Sophia L. Thomas, DNP, APRN, FNP-BC, PPCNP-BC, FNAP, FAANP, President of the AANP, added:
“Dr. Ford has received this recognition for her vision and commitment to the health of our nation. Thanks to her trailblazing efforts, millions of patients have access to high-quality health care from NPs, the provider of their choice, and the profession has grown to more than 290,000 strong.”
Making a Difference Today
The power of NPs continues to grow year after year as more providers pursue this title. Statistics show that the overwhelming majority of nurse practitioners practice primary care, treating a range of conditions and illnesses. NPs have also played an instrumental role in the fight against COVID-19.
According to recent surveys conducted by the AANP:
“60% of NPs are testing, diagnosing and treating COVID-19 patients in a wide variety of settings, putting the health and well-being of their patients ahead of their own.

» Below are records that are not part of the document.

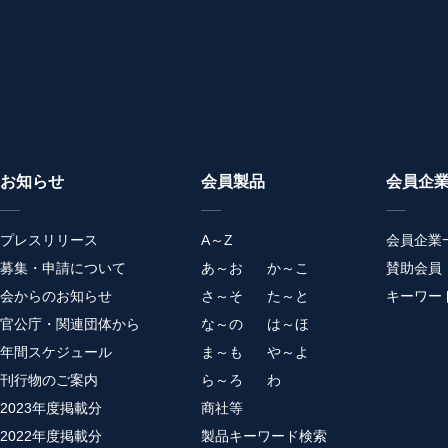
お知らせ
会員製品
会員企
プレスリリース
A～Z
会員企業
募集・申請について
あ～お
か～こ
賛助会員
会からのお知らせ
さ～そ
た～と
キーワー
官公庁・関連団体から
な～の
は～ほ
年間スケジュール
ま～も
や～よ
刊行物のご案内
ら～ろ
わ
2023年度掲載分
商社等
2022年度掲載分
製品キーワード検索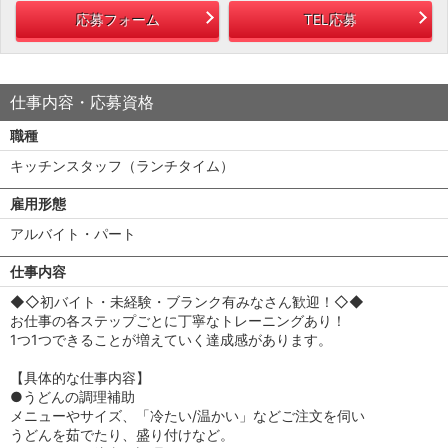
応募フォーム
TEL応募
仕事内容・応募資格
職種
キッチンスタッフ（ランチタイム）
雇用形態
アルバイト・パート
仕事内容
◆◇初バイト・未経験・ブランク有みなさん歓迎！◇◆
お仕事の各ステップごとに丁寧なトレーニングあり！
1つ1つできることが増えていく達成感があります。
【具体的な仕事内容】
●うどんの調理補助
メニューやサイズ、「冷たい/温かい」などご注文を伺い
うどんを茹でたり、盛り付けなど。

AANP joins a grateful nation in recognizing NPs for their leadership and sacrifice, as well as honoring those health care professionals who lost their lives in service to their patients and communities,” said Thomas.
The role of NPs has changed over the years. Several states have passed NP full practice authority laws so that they can prescribe medication and make treatment recommendations without the supervision of a doctor. The AANP and NPs across the country continue to sponsor legislation that would give them more freedom and independence from doctors and physicians.
The issue often comes down to gender, considering 64% of doctors and physicians identify as male, while 90% of nurse practitioners identify as women. Doctors opposing such legislation have argued that NPs aren’t as qualified as doctors, while NPs say they have the education and training necessary to treat patients on their own.
The nation is also facing a severe shortage of primary care providers, a problem that’s only expected to get worse in the years to come as demand for healthcare services continues to soar. With full practice authority, NPs would be better suited to fill the gaps as they help their patients combat a range of growing health concerns.
Dr. Ford has forever changed the nursing profession. Nurse practitioners all over the country continue her legacy by doing what they do best, taking care of their patients.